Tuesday, October 18, 2016
I first became involved in letter writing with Amnesty International in my teen years when I heard the story of a young man, unjustly imprisoned, tortured in horrible conditions in India. He was there doing volunteer development work; he was thrown into jail without trial for being a terrorist.
He had immigrated to Canada previously, to Edmonton; his story made the news. It was, in 1988, for me, my awakening to social justice. I joined Amnesty and a letter requesting his release was my first social justice act.
I've since had the pleasure to meet Amarjeet Sohi. He was released. He returned to Canada. He became a city councillor, working to make his city a better place.
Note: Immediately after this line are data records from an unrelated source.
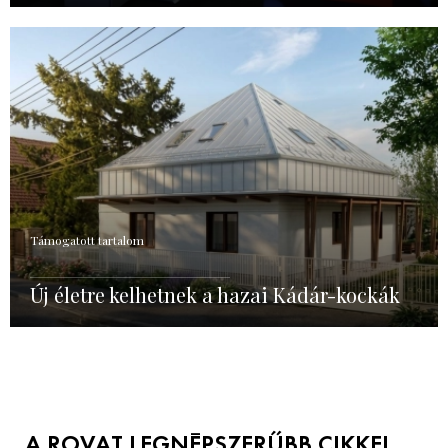
Támogatott tartalom
Új életre kelhetnek a hazai Kádár-kockák
A ROVAT LEGNÉPSZERŰBB CIKKEI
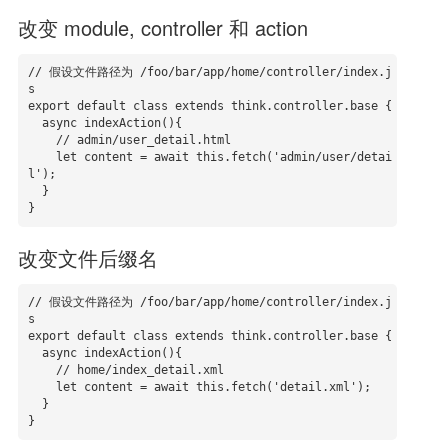
改变 module, controller 和 action
// 假设文件路径为 /foo/bar/app/home/controller/index.j
s

export default class extends think.controller.base {

  async indexAction(){

    // admin/user_detail.html

    let content = await this.fetch('admin/user/detai
l');

  }

}
改变文件后缀名
// 假设文件路径为 /foo/bar/app/home/controller/index.j
s

export default class extends think.controller.base {

  async indexAction(){

    // home/index_detail.xml

    let content = await this.fetch('detail.xml');

  }

}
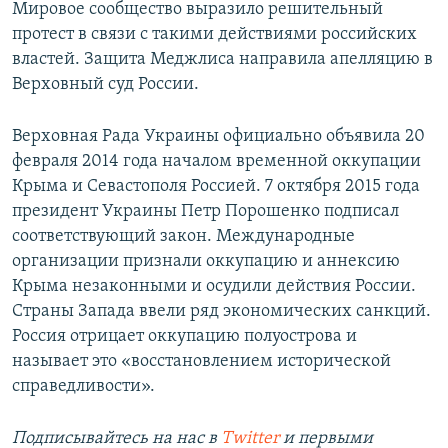
Мировое сообщество выразило решительный
протест в связи с такими действиями российских
властей. Защита Меджлиса направила апелляцию в
Верховный суд России.
Верховная Рада Украины официально объявила 20
февраля 2014 года началом временной оккупации
Крыма и Севастополя Россией. 7 октября 2015 года
президент Украины Петр Порошенко подписал
соответствующий закон. Международные
организации признали оккупацию и аннексию
Крыма незаконными и осудили действия России.
Страны Запада ввели ряд экономических санкций.
Россия отрицает оккупацию полуострова и
называет это «восстановлением исторической
справедливости».
Подписывайтесь на наc в
Twitter
и первыми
He is now an MP in our Federal Government, a Cabinet Minister. He is The Honourable Amarjeet Sohi, Minister of Infrastructure and Communities.
We had sushi together last summer: me and the person who was, unbeknownst to him, the catalyst of my social justice work and my political awareness. We talked about this and both teared up. I haven't seen him since; I can only imagine how such a massive change of circumstances in a few decades must feel. We thanked each other mutually that day, for what each had done for the other.
I continue to support Amnesty International because there are countless people in prison internationally, held against international law, held without evidence, killed, focus of discrimination. Not everyone will be released. Not everyone will become a major political force. I certainly will not, 27 years after writing a letter, meet each person for whom I have written my support. I don't support Amnesty International for me or the potential of sushi with a lovely man!
Everyone deserves basic human rights. THAT is why I support the work Amnesty International does.